= East Dunbartonshire Independent Alliance =

The East Dunbartonshire Independent Alliance was a minor political party operating in East Dunbartonshire, Scotland, represented on East Dunbartonshire Council until October 2012 by Jack Young, one of the three councillors for Kirkintilloch East & Twechar, and until July 2012 by Charles Kennedy, one of the three councillors for Campsie & Kirkintilloch North.

Kennedy and Young had originally been Labour representatives: Charles Kennedy was first elected to represent the Milton & Gartshore ward of Strathkelvin District Council in 1984, and subsequently the Milton ward of its successor, East Dunbartonshire Council, in 1995, serving terms as Labour Group Leader and Leader of the Council in both authorities. Re-elected in May 2003, he was joined that year as a Labour councillor by Jack Young, newly elected to represent the Rosebank/Waterside ward.

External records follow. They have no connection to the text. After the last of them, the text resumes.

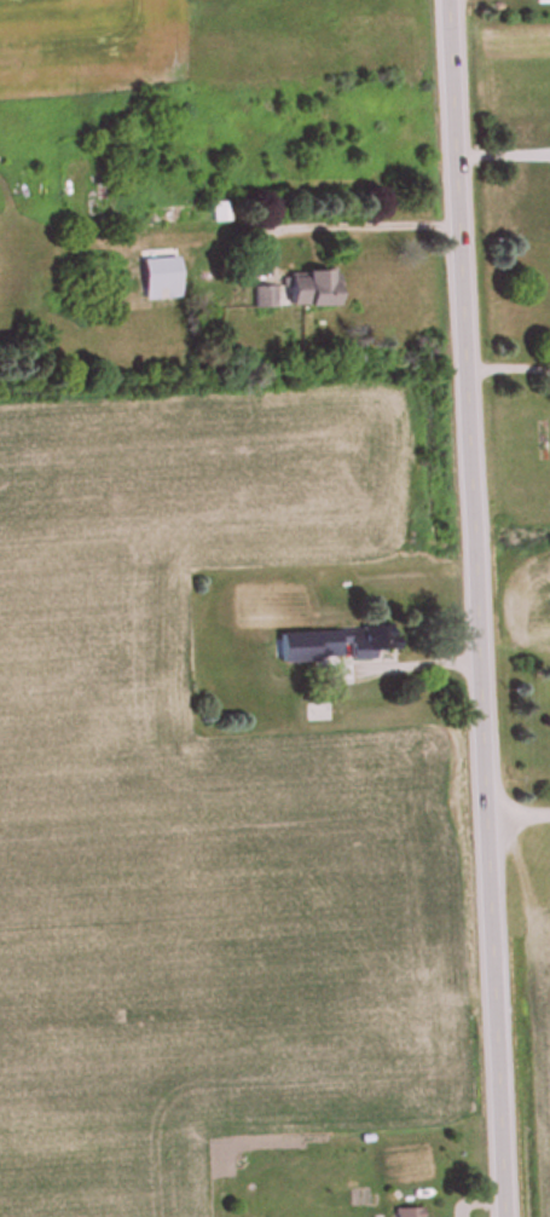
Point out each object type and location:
road: (499, 139)
building: (103, 208)
building: (171, 216)
road: (360, 222)
building: (158, 280)
building: (305, 290)
building: (263, 298)
road: (504, 364)
road: (470, 608)
building: (362, 638)
road: (514, 800)
building: (410, 1213)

May 2003 also saw the election of Jean Turner, as independent MSP for Strathkelvin & Bearsden in the Scottish Parliamentary elections, and in June 2004 Kennedy was expelled from the Labour Party accused of actively supporting her campaign. Jack Young then resigned from the party in support of Kennedy, and both chose to sit on as independent councillors without contesting by-elections.

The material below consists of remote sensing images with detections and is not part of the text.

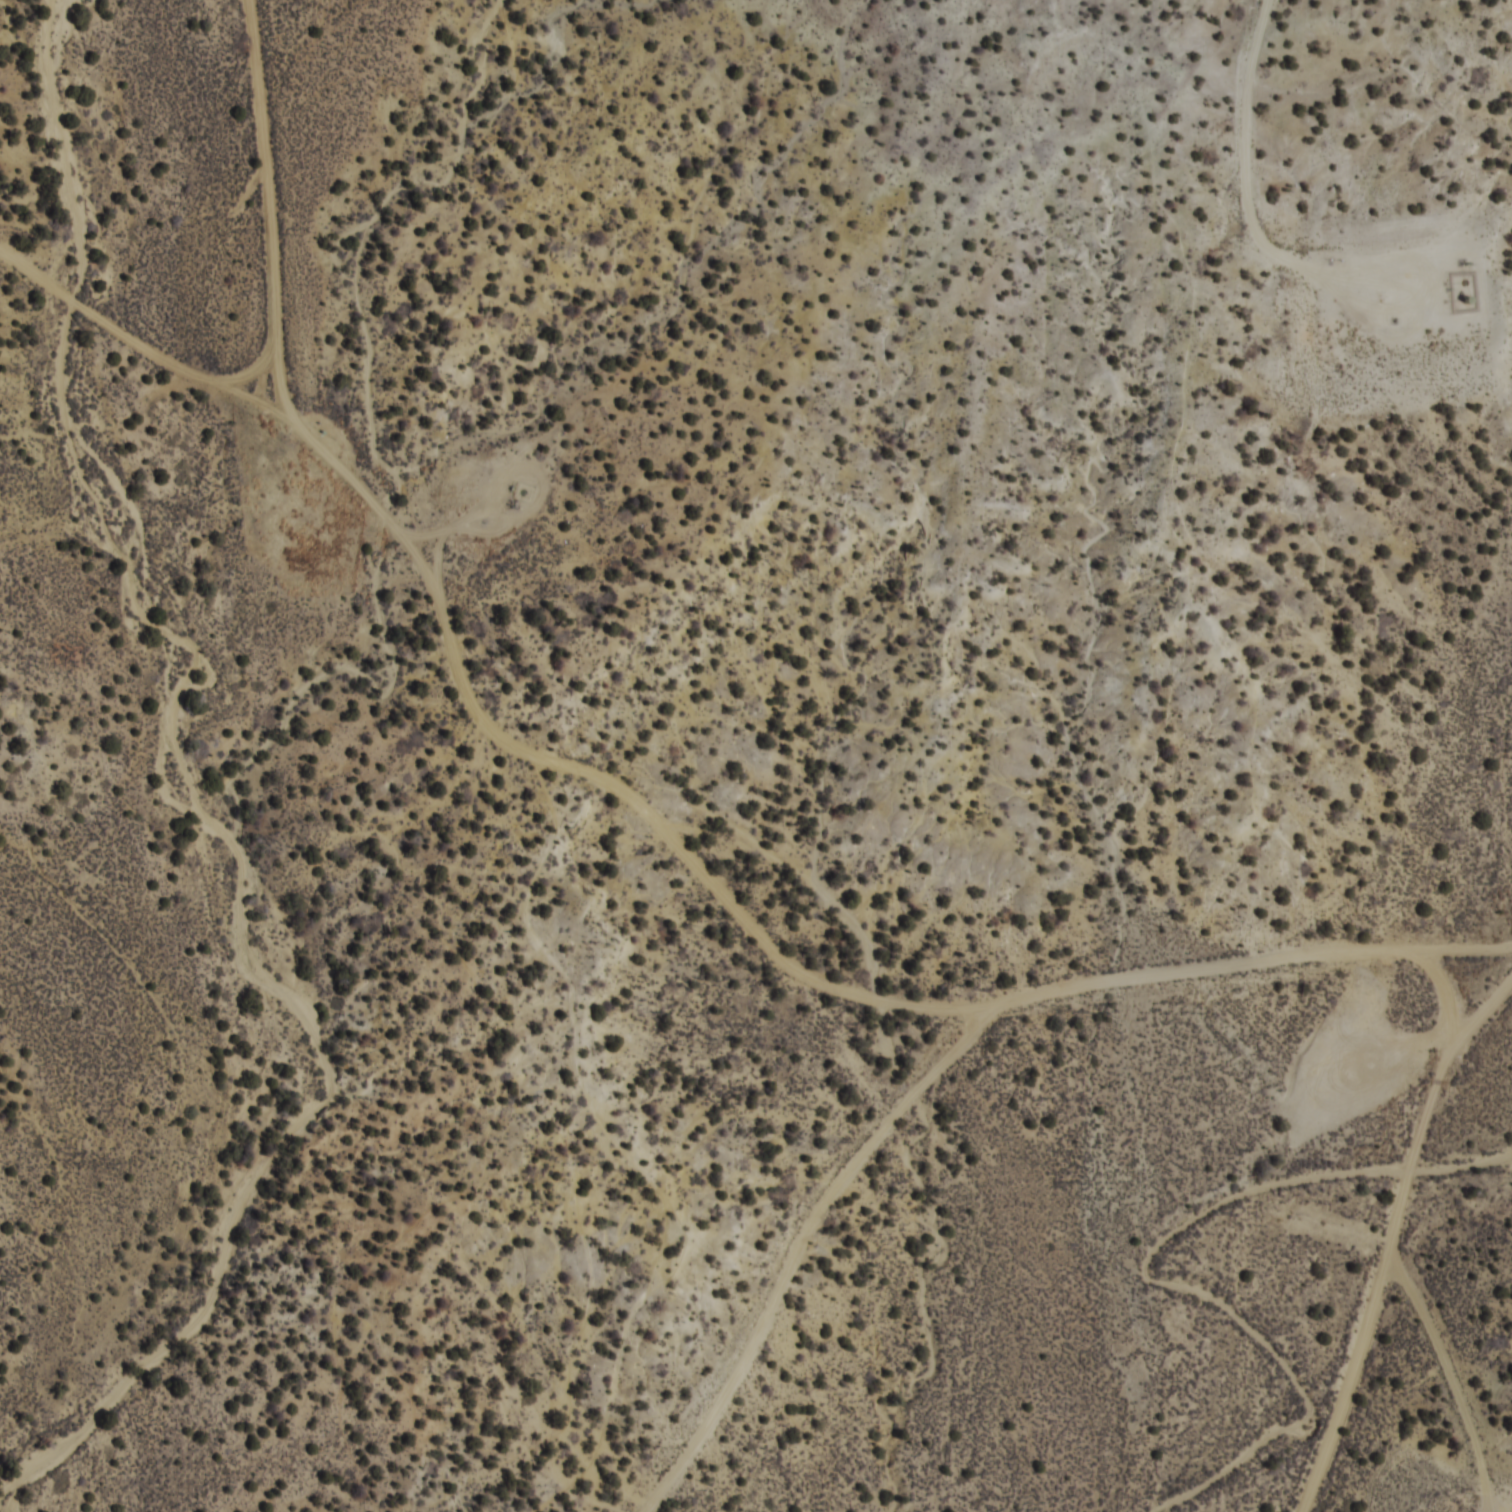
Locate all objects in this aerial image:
road: (143, 339)
river: (183, 796)
road: (648, 808)
road: (945, 1078)
road: (1383, 1205)
road: (888, 1221)
river: (1165, 1259)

In November 2004, Kennedy and Young announced the formation of the Strathkelvin People's Independent Labour Party with the intention of campaigning on issues such as the reduction in services at the local Stobhill General Hospital, and of seeking support from people disillusioned with the way in which East Dunbartonshire Council was being run.

An inaugural meeting was held on 6 December 2004, it being announced beforehand that the party's name might be changed from the "Strathkelvin People's Independent Labour Party". However, the name East Dunbartonshire Independent Alliance had already been registered with the Electoral Commission, and it is this name that the grouping (which was largely confined to Kennedy and Young themselves) continued to use, with the more unwieldy "Strathkelvin People's Independent Labour Party" not seemingly having been used at all beyond the outset of the party's formation and early days.

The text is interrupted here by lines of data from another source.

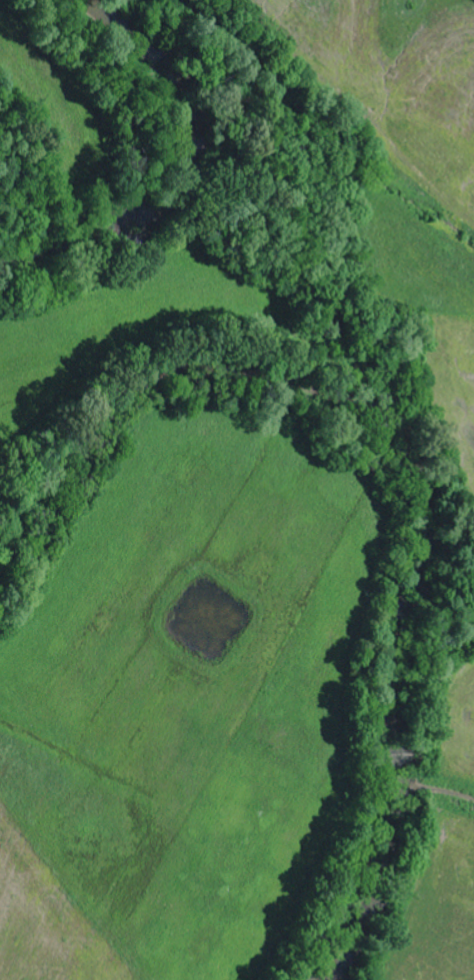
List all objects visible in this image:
river: (192, 174)
river: (415, 451)

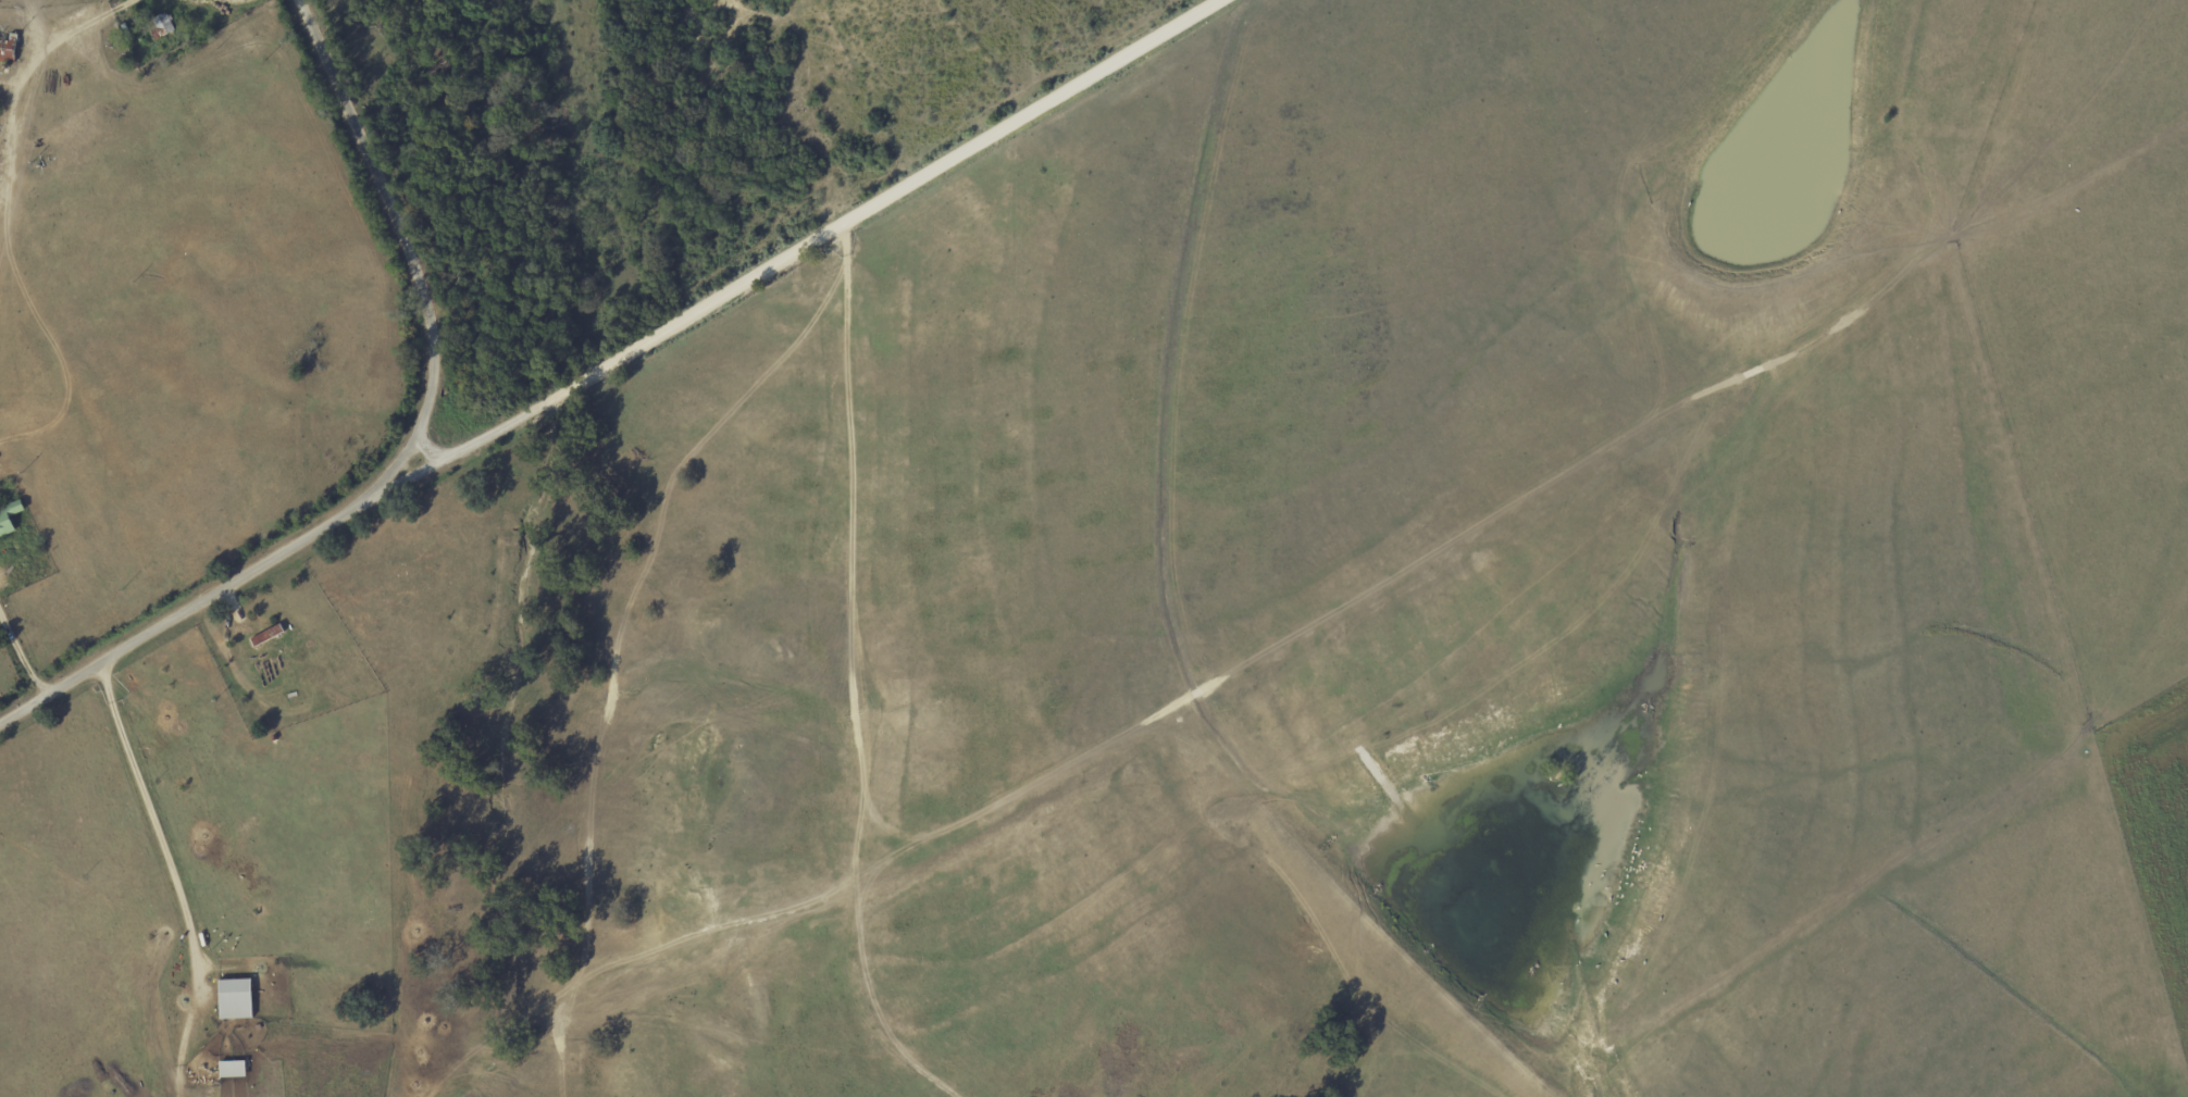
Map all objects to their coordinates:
road: (209, 1)
road: (27, 68)
road: (798, 249)
road: (428, 448)
road: (404, 456)
building: (9, 519)
road: (629, 593)
road: (20, 658)
road: (857, 681)
road: (171, 867)
road: (713, 932)
building: (236, 999)
road: (563, 1040)
building: (233, 1069)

At the local elections on 3 May 2007, the East Dunbartonshire Independent Alliance fielded six candidates across East Dunbartonshire, ranging from Donald Macdonald, a community activist, to Jim Gilmour, a successful businessman who had been an unsuccessful Labour local government candidate in 2003. However, only the party's two sitting councillors, Charles Kennedy and Jack Young, were returned for the new three-member wards of Campsie & Kirkintilloch North and Kirkintilloch East & Twechar respectively. Both were again re-elected on 3 May 2012, when just the two candidates were fielded.

Charles Kennedy died on Friday 13 July 2012, and no Independent Alliance candidate stood at the ensuing by-election on 13 September. The party was voluntarily deregistered with the Electoral Commission on 11 October, Jack Young reverting to his previous status as an independent councillor. Young retired from the council at the following election in May 2017.